# SUPPLIED INFORMATION:
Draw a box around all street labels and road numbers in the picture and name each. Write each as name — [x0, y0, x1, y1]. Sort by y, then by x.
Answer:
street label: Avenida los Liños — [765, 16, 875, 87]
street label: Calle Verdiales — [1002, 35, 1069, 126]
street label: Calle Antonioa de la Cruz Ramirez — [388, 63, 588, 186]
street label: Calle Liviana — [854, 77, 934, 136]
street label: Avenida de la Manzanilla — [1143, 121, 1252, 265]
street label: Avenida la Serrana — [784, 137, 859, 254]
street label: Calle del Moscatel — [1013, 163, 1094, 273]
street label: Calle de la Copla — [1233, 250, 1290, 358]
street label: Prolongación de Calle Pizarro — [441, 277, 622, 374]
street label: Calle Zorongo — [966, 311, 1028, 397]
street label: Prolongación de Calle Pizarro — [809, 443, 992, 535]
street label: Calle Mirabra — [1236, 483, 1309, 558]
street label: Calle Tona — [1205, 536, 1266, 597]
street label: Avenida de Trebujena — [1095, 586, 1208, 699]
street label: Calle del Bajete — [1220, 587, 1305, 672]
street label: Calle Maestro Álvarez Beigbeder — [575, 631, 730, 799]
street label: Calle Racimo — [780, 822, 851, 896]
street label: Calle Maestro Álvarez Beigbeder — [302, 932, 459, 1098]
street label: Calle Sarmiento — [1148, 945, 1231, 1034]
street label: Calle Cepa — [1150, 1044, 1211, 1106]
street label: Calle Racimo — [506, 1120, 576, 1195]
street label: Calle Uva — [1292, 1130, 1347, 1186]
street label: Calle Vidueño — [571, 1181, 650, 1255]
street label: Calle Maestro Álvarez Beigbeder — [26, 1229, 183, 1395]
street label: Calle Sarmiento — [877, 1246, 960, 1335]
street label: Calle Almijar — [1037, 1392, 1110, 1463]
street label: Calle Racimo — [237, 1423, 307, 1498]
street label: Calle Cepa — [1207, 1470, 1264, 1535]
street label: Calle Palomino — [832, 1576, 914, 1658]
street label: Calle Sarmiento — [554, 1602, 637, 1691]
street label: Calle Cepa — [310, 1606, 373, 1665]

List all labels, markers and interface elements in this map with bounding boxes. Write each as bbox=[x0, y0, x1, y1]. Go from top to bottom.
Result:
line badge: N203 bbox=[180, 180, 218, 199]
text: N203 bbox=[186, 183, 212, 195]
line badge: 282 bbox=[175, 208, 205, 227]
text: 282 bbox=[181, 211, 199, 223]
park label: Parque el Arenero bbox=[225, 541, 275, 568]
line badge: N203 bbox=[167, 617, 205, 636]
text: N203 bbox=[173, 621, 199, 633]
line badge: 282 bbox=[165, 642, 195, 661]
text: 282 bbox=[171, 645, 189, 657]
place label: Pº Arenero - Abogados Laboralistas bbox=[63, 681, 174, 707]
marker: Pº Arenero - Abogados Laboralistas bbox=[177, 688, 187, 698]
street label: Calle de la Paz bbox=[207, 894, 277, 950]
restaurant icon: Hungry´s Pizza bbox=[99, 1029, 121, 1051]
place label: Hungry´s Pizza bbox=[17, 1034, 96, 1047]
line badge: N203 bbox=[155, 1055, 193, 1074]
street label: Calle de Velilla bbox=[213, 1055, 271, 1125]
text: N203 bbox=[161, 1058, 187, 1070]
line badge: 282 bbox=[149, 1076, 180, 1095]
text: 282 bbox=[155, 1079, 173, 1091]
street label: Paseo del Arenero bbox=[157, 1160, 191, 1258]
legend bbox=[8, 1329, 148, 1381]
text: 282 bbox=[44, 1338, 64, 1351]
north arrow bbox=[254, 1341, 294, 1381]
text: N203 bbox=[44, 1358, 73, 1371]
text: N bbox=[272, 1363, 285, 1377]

# WHAT YOU SHOULD DO:
Copy the listing word for word, leaving nothing out.

# RESPONSE FOR THIS EXERCISE:
Draw a box around all street labels and road numbers in the picture and name each. Write each as name — [x0, y0, x1, y1]. Sort by y, then by x.
Answer:
street label: Avenida los Liños — [765, 16, 875, 87]
street label: Calle Verdiales — [1002, 35, 1069, 126]
street label: Calle Antonioa de la Cruz Ramirez — [388, 63, 588, 186]
street label: Calle Liviana — [854, 77, 934, 136]
street label: Avenida de la Manzanilla — [1143, 121, 1252, 265]
street label: Avenida la Serrana — [784, 137, 859, 254]
street label: Calle del Moscatel — [1013, 163, 1094, 273]
street label: Calle de la Copla — [1233, 250, 1290, 358]
street label: Prolongación de Calle Pizarro — [441, 277, 622, 374]
street label: Calle Zorongo — [966, 311, 1028, 397]
street label: Prolongación de Calle Pizarro — [809, 443, 992, 535]
street label: Calle Mirabra — [1236, 483, 1309, 558]
street label: Calle Tona — [1205, 536, 1266, 597]
street label: Avenida de Trebujena — [1095, 586, 1208, 699]
street label: Calle del Bajete — [1220, 587, 1305, 672]
street label: Calle Maestro Álvarez Beigbeder — [575, 631, 730, 799]
street label: Calle Racimo — [780, 822, 851, 896]
street label: Calle Maestro Álvarez Beigbeder — [302, 932, 459, 1098]
street label: Calle Sarmiento — [1148, 945, 1231, 1034]
street label: Calle Cepa — [1150, 1044, 1211, 1106]
street label: Calle Racimo — [506, 1120, 576, 1195]
street label: Calle Uva — [1292, 1130, 1347, 1186]
street label: Calle Vidueño — [571, 1181, 650, 1255]
street label: Calle Maestro Álvarez Beigbeder — [26, 1229, 183, 1395]
street label: Calle Sarmiento — [877, 1246, 960, 1335]
street label: Calle Almijar — [1037, 1392, 1110, 1463]
street label: Calle Racimo — [237, 1423, 307, 1498]
street label: Calle Cepa — [1207, 1470, 1264, 1535]
street label: Calle Palomino — [832, 1576, 914, 1658]
street label: Calle Sarmiento — [554, 1602, 637, 1691]
street label: Calle Cepa — [310, 1606, 373, 1665]

List all labels, markers and interface elements in this map with bounding boxes. Write each as bbox=[x0, y0, x1, y1]. Go from top to bottom.
Result:
line badge: N203 bbox=[180, 180, 218, 199]
text: N203 bbox=[186, 183, 212, 195]
line badge: 282 bbox=[175, 208, 205, 227]
text: 282 bbox=[181, 211, 199, 223]
park label: Parque el Arenero bbox=[225, 541, 275, 568]
line badge: N203 bbox=[167, 617, 205, 636]
text: N203 bbox=[173, 621, 199, 633]
line badge: 282 bbox=[165, 642, 195, 661]
text: 282 bbox=[171, 645, 189, 657]
place label: Pº Arenero - Abogados Laboralistas bbox=[63, 681, 174, 707]
marker: Pº Arenero - Abogados Laboralistas bbox=[177, 688, 187, 698]
street label: Calle de la Paz bbox=[207, 894, 277, 950]
restaurant icon: Hungry´s Pizza bbox=[99, 1029, 121, 1051]
place label: Hungry´s Pizza bbox=[17, 1034, 96, 1047]
line badge: N203 bbox=[155, 1055, 193, 1074]
street label: Calle de Velilla bbox=[213, 1055, 271, 1125]
text: N203 bbox=[161, 1058, 187, 1070]
line badge: 282 bbox=[149, 1076, 180, 1095]
text: 282 bbox=[155, 1079, 173, 1091]
street label: Paseo del Arenero bbox=[157, 1160, 191, 1258]
legend bbox=[8, 1329, 148, 1381]
text: 282 bbox=[44, 1338, 64, 1351]
north arrow bbox=[254, 1341, 294, 1381]
text: N203 bbox=[44, 1358, 73, 1371]
text: N bbox=[272, 1363, 285, 1377]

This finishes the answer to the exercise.